Microsoft outlines their system for used games, licenses, and family sharing

Microsoft outlines their system for used games, licenses, and family sharing

Well, it seems like Microsoft listened. The company has detailed the licensing issues of the Xbox One, and the results are interesting. You’ll be able to buy any game on a disc or via Xbox Live on its first day of availability, you can access any game through the cloud using your account, and anyone in your home can play the game on your system.
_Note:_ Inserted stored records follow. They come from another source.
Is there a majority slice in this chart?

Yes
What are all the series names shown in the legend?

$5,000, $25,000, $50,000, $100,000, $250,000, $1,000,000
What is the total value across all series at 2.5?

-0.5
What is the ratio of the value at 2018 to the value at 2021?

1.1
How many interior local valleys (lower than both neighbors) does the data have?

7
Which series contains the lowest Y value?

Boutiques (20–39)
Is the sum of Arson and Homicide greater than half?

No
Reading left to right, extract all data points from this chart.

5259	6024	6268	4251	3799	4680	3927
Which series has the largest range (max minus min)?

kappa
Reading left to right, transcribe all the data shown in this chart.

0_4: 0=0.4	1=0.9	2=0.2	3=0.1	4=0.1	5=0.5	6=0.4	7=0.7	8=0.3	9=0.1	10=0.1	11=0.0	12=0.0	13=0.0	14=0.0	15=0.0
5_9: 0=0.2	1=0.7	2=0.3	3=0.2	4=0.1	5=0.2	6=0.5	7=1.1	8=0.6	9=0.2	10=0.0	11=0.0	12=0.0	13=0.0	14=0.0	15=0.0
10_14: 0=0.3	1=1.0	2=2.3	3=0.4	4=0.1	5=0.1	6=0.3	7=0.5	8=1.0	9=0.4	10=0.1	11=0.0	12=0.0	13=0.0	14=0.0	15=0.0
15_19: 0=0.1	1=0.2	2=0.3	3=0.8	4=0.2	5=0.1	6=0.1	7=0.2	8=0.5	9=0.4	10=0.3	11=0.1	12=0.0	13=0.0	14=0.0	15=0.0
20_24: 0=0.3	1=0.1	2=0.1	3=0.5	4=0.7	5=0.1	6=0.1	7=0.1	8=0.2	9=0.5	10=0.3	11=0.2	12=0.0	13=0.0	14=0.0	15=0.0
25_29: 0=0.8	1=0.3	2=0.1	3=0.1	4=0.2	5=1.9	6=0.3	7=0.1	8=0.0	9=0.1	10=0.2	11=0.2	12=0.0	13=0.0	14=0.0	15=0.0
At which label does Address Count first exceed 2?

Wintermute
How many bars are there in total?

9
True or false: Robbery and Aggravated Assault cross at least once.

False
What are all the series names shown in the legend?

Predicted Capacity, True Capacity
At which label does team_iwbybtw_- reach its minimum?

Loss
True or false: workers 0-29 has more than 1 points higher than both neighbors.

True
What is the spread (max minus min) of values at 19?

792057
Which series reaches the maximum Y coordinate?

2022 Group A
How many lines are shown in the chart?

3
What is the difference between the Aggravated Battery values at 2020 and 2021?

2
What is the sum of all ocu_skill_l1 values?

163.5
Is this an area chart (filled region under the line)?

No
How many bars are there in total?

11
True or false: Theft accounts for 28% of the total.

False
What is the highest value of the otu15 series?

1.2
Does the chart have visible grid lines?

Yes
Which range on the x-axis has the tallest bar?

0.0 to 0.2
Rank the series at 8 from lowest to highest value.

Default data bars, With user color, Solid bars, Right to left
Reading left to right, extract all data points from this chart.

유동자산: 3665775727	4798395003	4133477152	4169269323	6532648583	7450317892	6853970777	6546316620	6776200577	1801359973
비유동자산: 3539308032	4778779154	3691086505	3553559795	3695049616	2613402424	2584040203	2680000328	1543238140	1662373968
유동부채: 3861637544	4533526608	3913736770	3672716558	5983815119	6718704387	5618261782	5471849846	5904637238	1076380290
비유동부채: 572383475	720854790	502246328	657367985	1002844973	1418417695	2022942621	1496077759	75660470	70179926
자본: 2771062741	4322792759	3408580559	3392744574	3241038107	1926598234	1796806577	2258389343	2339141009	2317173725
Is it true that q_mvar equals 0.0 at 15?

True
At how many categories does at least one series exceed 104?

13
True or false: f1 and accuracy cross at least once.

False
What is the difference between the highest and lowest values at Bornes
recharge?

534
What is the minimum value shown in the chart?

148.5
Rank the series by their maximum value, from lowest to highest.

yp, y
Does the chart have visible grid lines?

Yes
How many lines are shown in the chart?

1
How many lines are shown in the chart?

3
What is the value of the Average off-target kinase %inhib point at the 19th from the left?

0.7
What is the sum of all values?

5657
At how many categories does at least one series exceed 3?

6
There are some very interesting wrinkles to this as well, including the ability to share your collection with family members. This is how Microsoft explains it:

Xbox One will enable new forms of access for families. Up to ten members of your family can log in and play from your shared games library on any Xbox One. Just like today, a family member can play your copy of Forza Motorsport at a friend’s house. Only now, they will see not just Forza, but all of your shared games.  You can always play your games, and any one of your family members can be playing from your shared library at a given time.

This is… actually pretty cool. You’ll be able to share your games with up to ten people, and they can use those games from any Xbox One. As for used games, we’re guessing those are going to go away. “We designed Xbox One so game publishers can enable you to trade in your games at participating retailers,” the official site states. “Microsoft does not charge a platform fee to retailers, publishers, or consumers for enabling transfer of these games.” So this is a feature that has to be approved by publishers, and they don’t have much of a reason to turn it on.

What about simply giving a game to a friend? This is, again, an interesting compromise. Check it out:

Xbox One is designed so game publishers can enable you to give your disc-based games to your friends. There are no fees charged as part of these transfers. There are two requirements: you can only give them to people who have been on your friends list for at least 30 days and each game can only be given once.

Also, the publishers are going to have a lot of freedom to edit what you can and can’t do with your games.

In our role as a game publisher, Microsoft Studios will enable you to give your games to friends or trade in your Xbox One games at participating retailers. Third party publishers may opt in or out of supporting game resale and may set up business terms or transfer fees with retailers.  Microsoft does not receive any compensation as part of this. In addition, third party publishers can enable you to give games to friends. Loaning or renting games won’t be available at launch, but we are exploring the possibilities with our partners.

You can read all of this for yourself, there are a ton of details here, but still some questions. If I'm sharing a game with a family member, can we play against each other online? Imagine being able to buy one copy of the latest Halo, and family members get to play co-op or competitive games against you from their own systems. Pretty nifty.

The real question is how publishers will deal with used games, and the possibility of “transfer” fees. Suddenly online passes, or their equivalent, are being supported at the console level. One thing is for sure, this is not a good system for any retailer that relies on the sale of used games, and it's going to be very hard to rent games as well.

I'm curious about your reaction: What do you think?